Shared memory Is it context switched?

I am somewhat confused over the CUDA architecture. If a thread/warp/block needs a slow memory access from the device memory, it can be masked by executing threads from an other block. This requires pre-emption of the current warp. But what about the shared memory? Is it a part of the block context and pre-emptied at the same time?

– Kuisma

Shared memory is divided between blocks, as well as the registers are. If there is not enough shared memory (or registers) for an extra block at the same time in the same multiprocessor, it won’t be scheduled for concurrent execution. These are known as “split resources” in simultaneous multithreading.

But would not this require offline scheduling, i.e. a precalculated schedule? With non-deterministic memory accesses causing preemption , this would not be possible…?

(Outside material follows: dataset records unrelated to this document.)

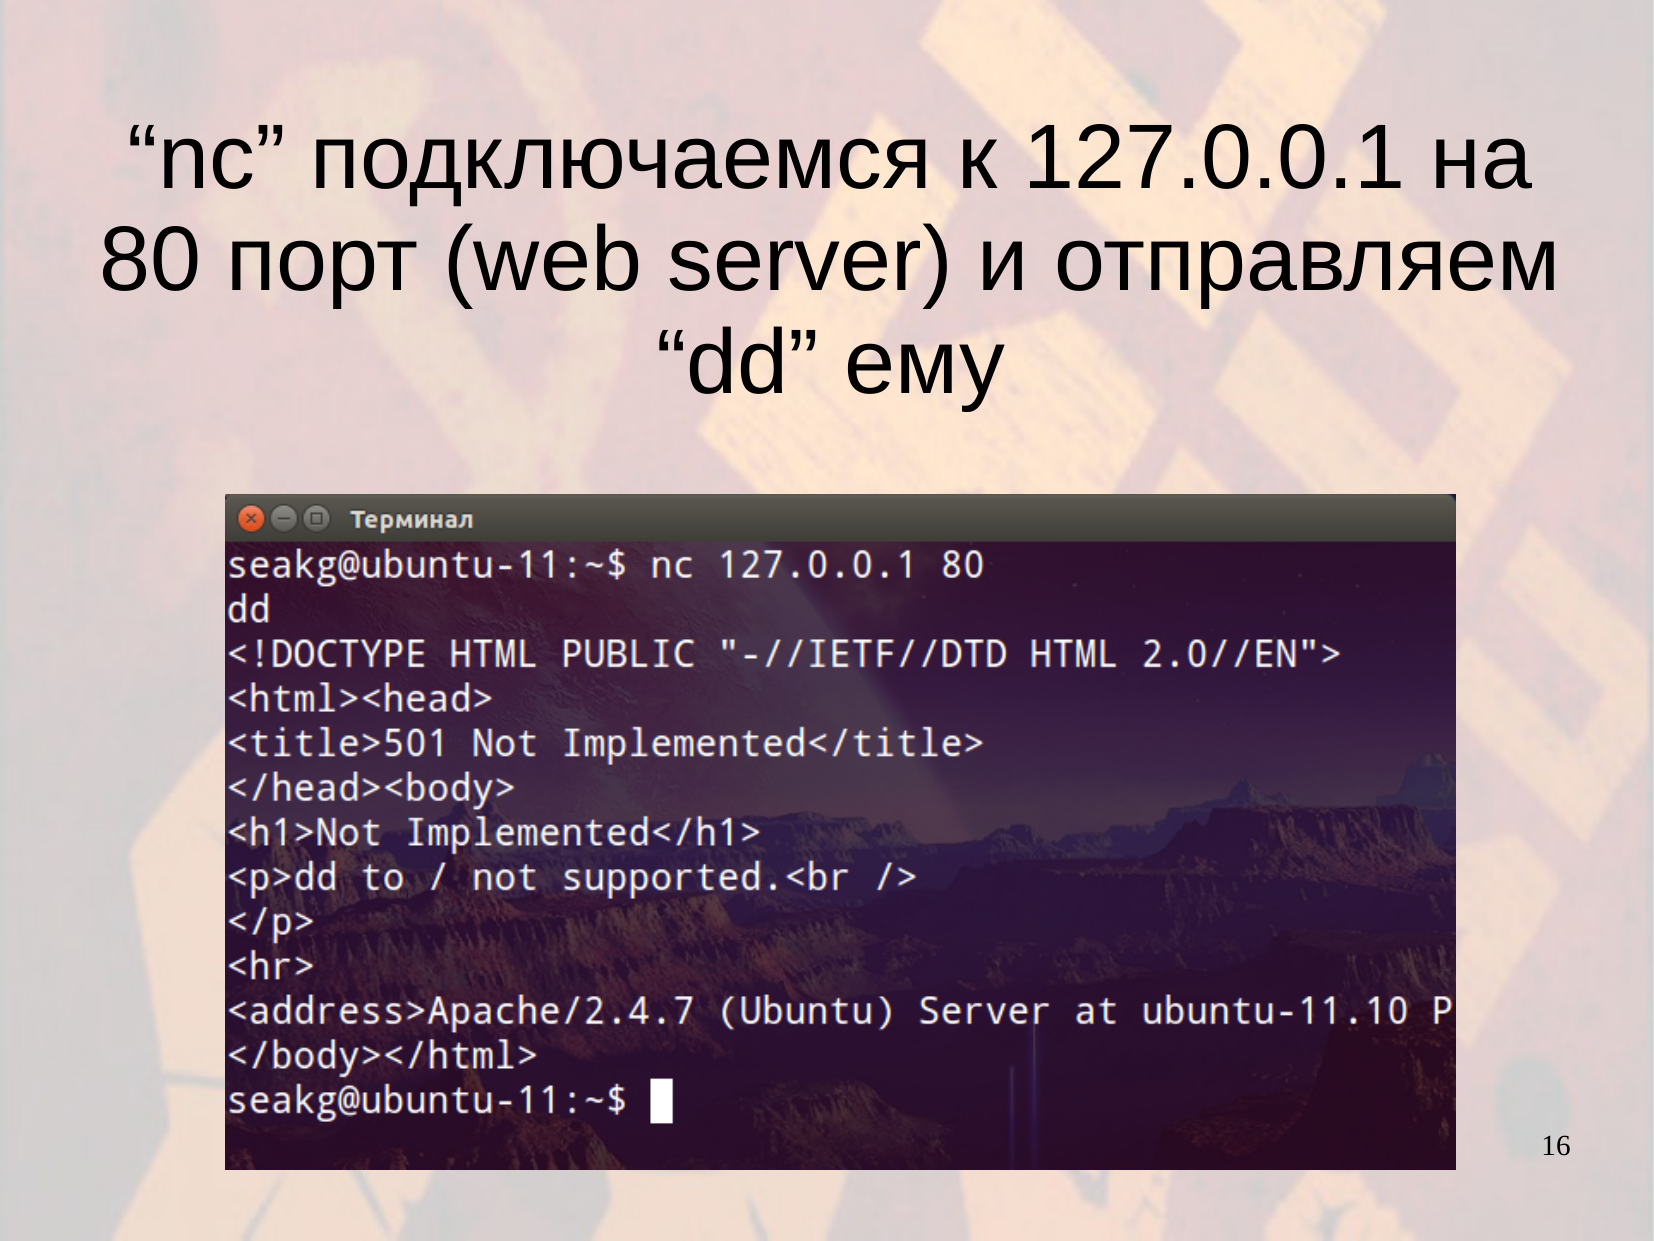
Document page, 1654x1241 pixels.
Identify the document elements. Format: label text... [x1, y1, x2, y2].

picture [0, 0, 1654, 1241]
title “nc” подключаемся к 127.0.0.1 на 80 порт (web server) и отправляем “dd” ему [86, 105, 1576, 414]
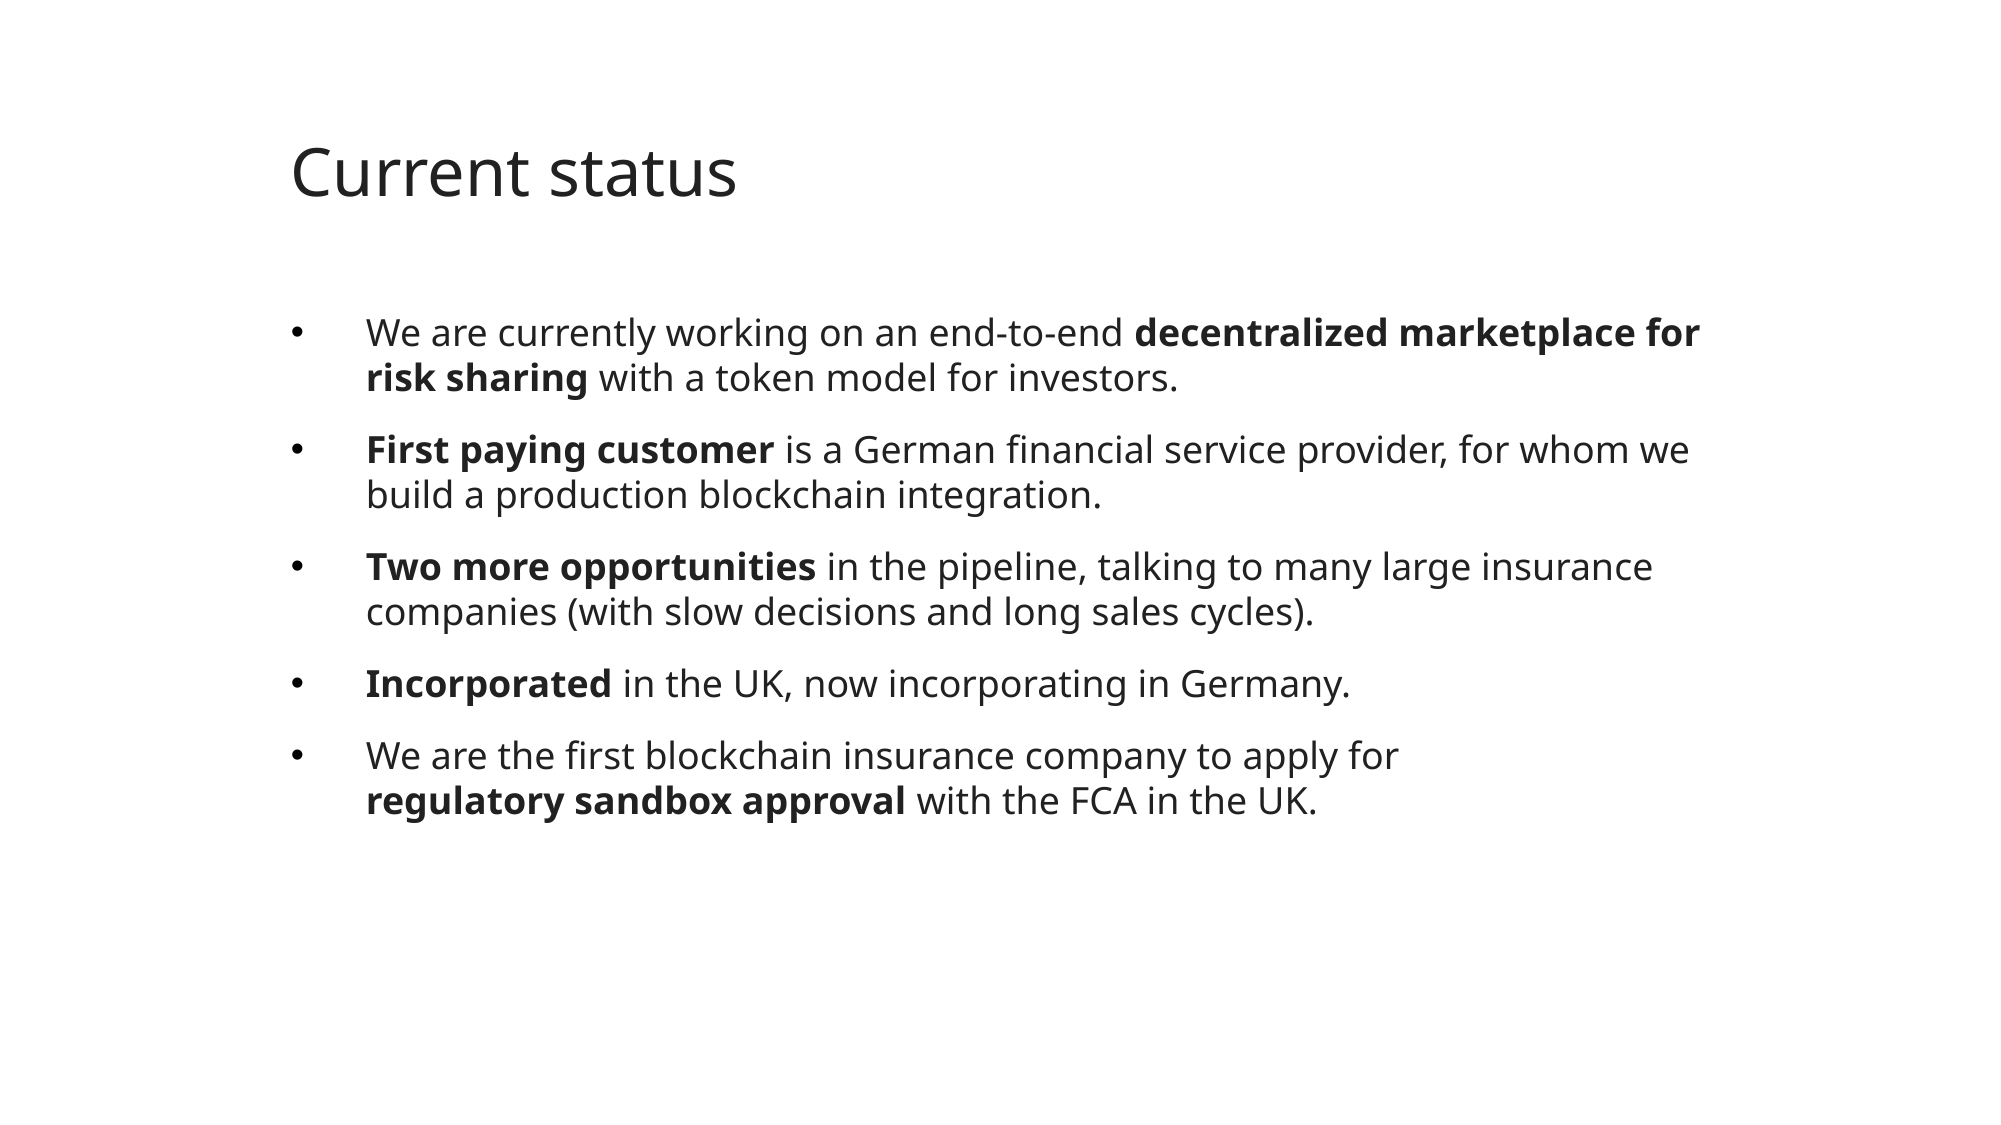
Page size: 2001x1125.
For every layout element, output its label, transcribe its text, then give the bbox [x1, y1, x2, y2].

text_box Current status We are currently working on an end-to-end decentralized marketplace for risk sharing with a token model for investors. First paying customer is a German financial service provider, for whom we build a production blockchain integration. Two more opportunities in the pipeline, talking to many large insurance companies (with slow decisions and long sales cycles). Incorporated in the UK, now incorporating in Germany. We are the first blockchain insurance company to apply for regulatory sandbox approval with the FCA in the UK. [275, 122, 1762, 920]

  1. That scheduling can easily be done offline. Based on the register usage and shared memory usage, you (or the driver) can easily determine how many BLOCKS can run concurrently on a single multiprocessor. This number is constant because those resource usages are constant for each block. See the forumulas in the programming guide for the forumulas or download the occupancy calculator to play with it.

  2. At the warp level, you need to imagine that after every single INSTRUCTION executed, another warp is likely to be swapped in. The latecny is much, much less with shared memory compared to global memory, but the same interleaving occurs as a result. Heck, there is even interleaving at the register level since values written to registers cannot be read for a few clocks (register read after write dependancies).

There is no preemption in the same way there is preemption in multi task environments. There is no context switch. It’s more like if the hardware could maintain several execution contexts simultaneously (in fact, as the resources are split, it maintains all the execution contexts; r0 is not the same register for thread0 than for thread1).

So the driver does static scheduling based on how many blocks can run at the same time in the GPU. If there are enough resources (registers+shared memory+“warp slots”+“block slots”), I just keep adding blocks to the schedule. The time is shared between threads in a fine-grained multithreading fashion (you can easily find “understandable” papers about coarse-grained, fine-grained and simultaneous multithreading so you can better understand how time is shared in GPUs).

I don’t know if I’m answering your question. I think you are misunderstanding how multithreading is actually performed by hardware… but may be I’m wrong. :blink:

I think I know what’s confusing me. :)

I must be wrong here. Memory reads can only be masked by the execution of threads already scheduled for the current multiprocessor, that is, very likely threads of the same block, right?

I got the (incorrect) impression that more blocks in the grid would help getting better performance during device memory accesses, and this would have required some kind of interblock scheduler, context switches etc. But blocks are more or less batch scheduled? Once (one or more) assigned to a multiprocessor, it (they) will use it exclusively until terminated?

Yes, you are right. I need to play around more.

Right.

Given the kernel properties (number of registers used, amount of shared memory used) it is determined how many blocks can execute on one multiprocessor at once, which is up to 8. This number is static during the entire kernel execution, so the hardware knows that when a block ends, it can start a new one.

So more blocks in a grid can get you better performance, if the kernel properties allow more blocks to be executed on a multiprocessor in parallel.

Ok, I think I’m enlightened. Thank you folks. :)

Wumpus, so if I have overall 9 thread blocks for each multiprocessor to execute, but the shared memory usage allows only 5 thread blocks to be concurrently run on one multiprocessor, then

Question 1:

There would be no thread-block swapping and hence no context switching during the entire run-time of the 5 thread-block. Only when they are all terminated, the other 4 thread-block would get schedule to the multiprocessor. Is it correct?

Question 2:

What if one of the 5 thread-block running on the multiprocessor terminates earlier than the others (for some reason)? Would it possible that one of the rest 4 thread-block get scheduled onto the multiprocessor as long as one of the 4 thread-block is terminated?

Many thanks,

Timtimac

I’m not sure what happens if some blocks take shorter to calculate than others. But I think it means that another block will get executed in its place. It’d be wasteful if the block would have to wait for all the others to complete. Someone of NVidia would have to comment on this, though.